A recent study showed that, since the COVID-19 pandemic, debt is down and credit scores are up on average.Disclosure 1 Many people have become more wary of debt, so they’re accruing less of it, and those who can afford to are taking the opportunity to pay down their existing debt.
Whatever your situation, it’s always a good time to reduce debt stress where you can. And while there are different solutions for tackling debt, for many, a smart path forward is debt consolidation.

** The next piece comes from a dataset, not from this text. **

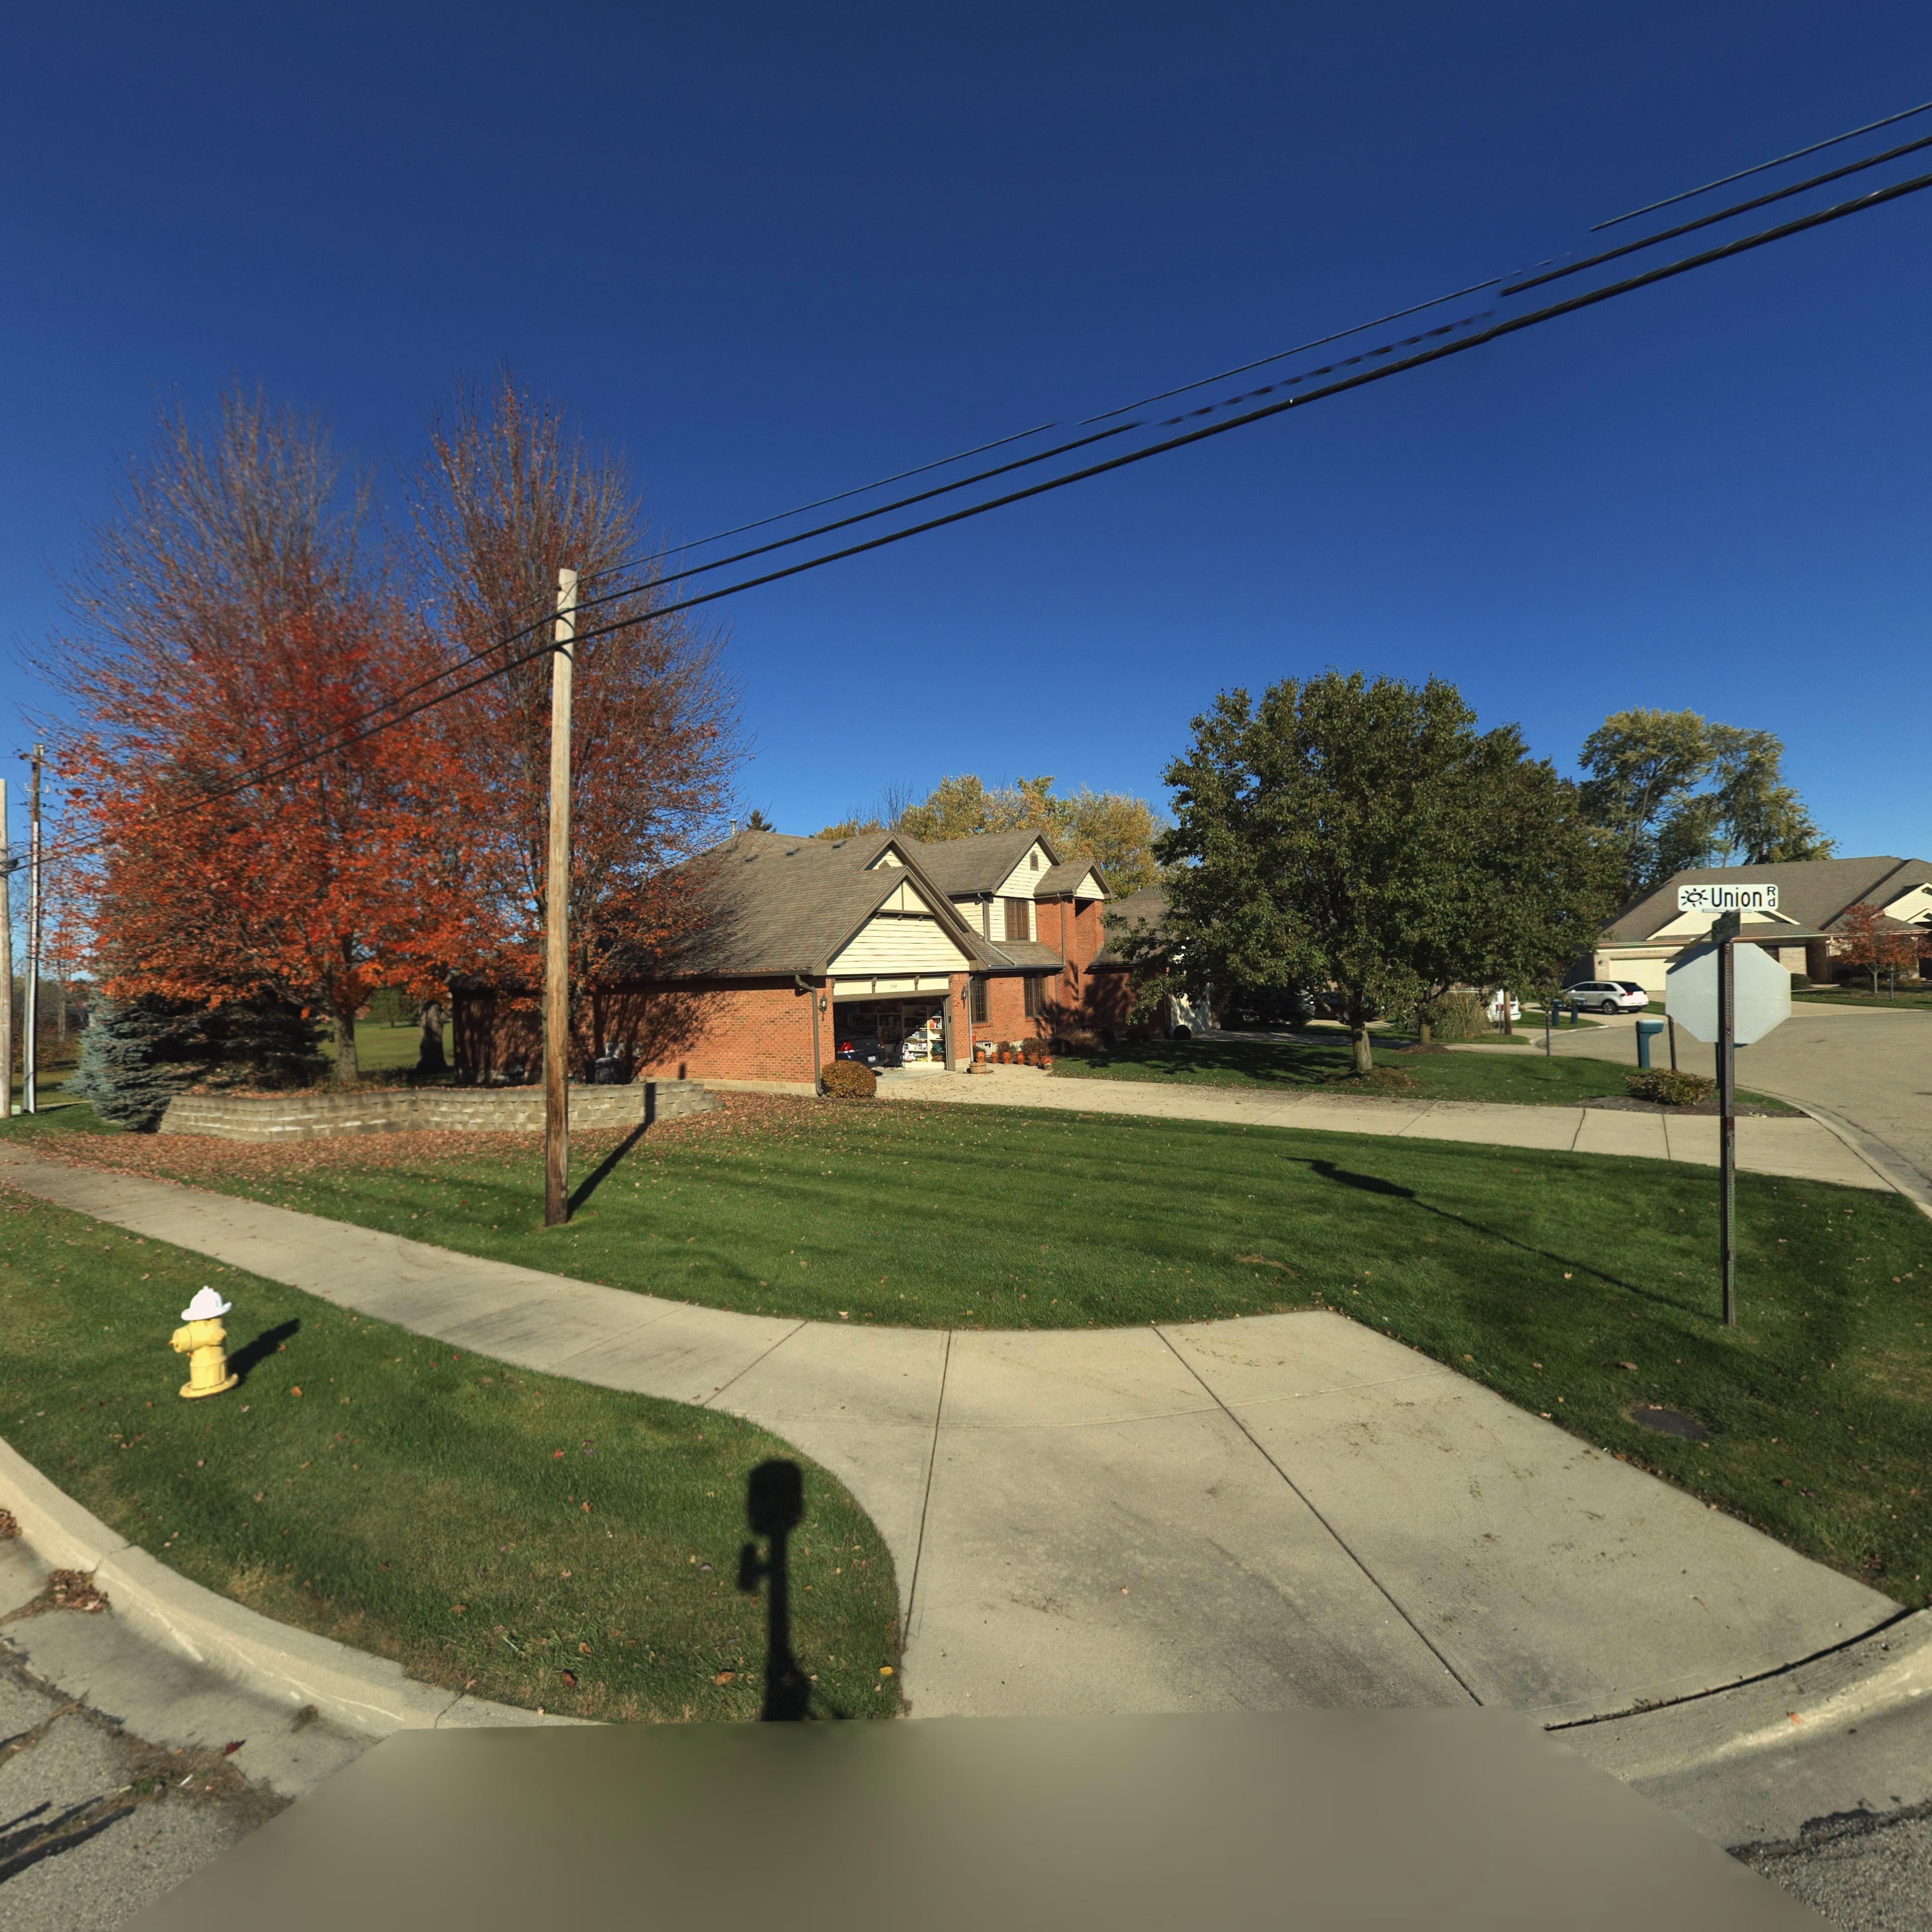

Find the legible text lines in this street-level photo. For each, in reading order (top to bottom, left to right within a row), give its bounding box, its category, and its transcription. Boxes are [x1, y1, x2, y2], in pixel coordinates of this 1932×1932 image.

[889, 984, 898, 988] StreetNumber: 716*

Consolidation = one monthly payment, one rate
Debt consolidation is exactly what it sounds like: combining a series of smaller loans into one larger loan. Ideally, the consolidation loan also comes with a lower interest rate compared to your existing loans. When times are tough, the less stressful information we have to process, the better. With so many decisions to be made—especially about which debt to pay off first—debt consolidation can provide a simpler way to repay multiple loans and make it easier to view your financial situation holistically.
Perhaps one of the biggest positive effects of debt consolidation, however, is the liberating feeling you get when you shift from having four or five monthly payments to just having one. It can help you free up cash flow for other priorities, maintain a positive mindset, reduce debt stress, and ultimately lift some of that weight off your shoulders. Plus, it can give you a fresh payoff date, which can both motivate you and provide peace of mind.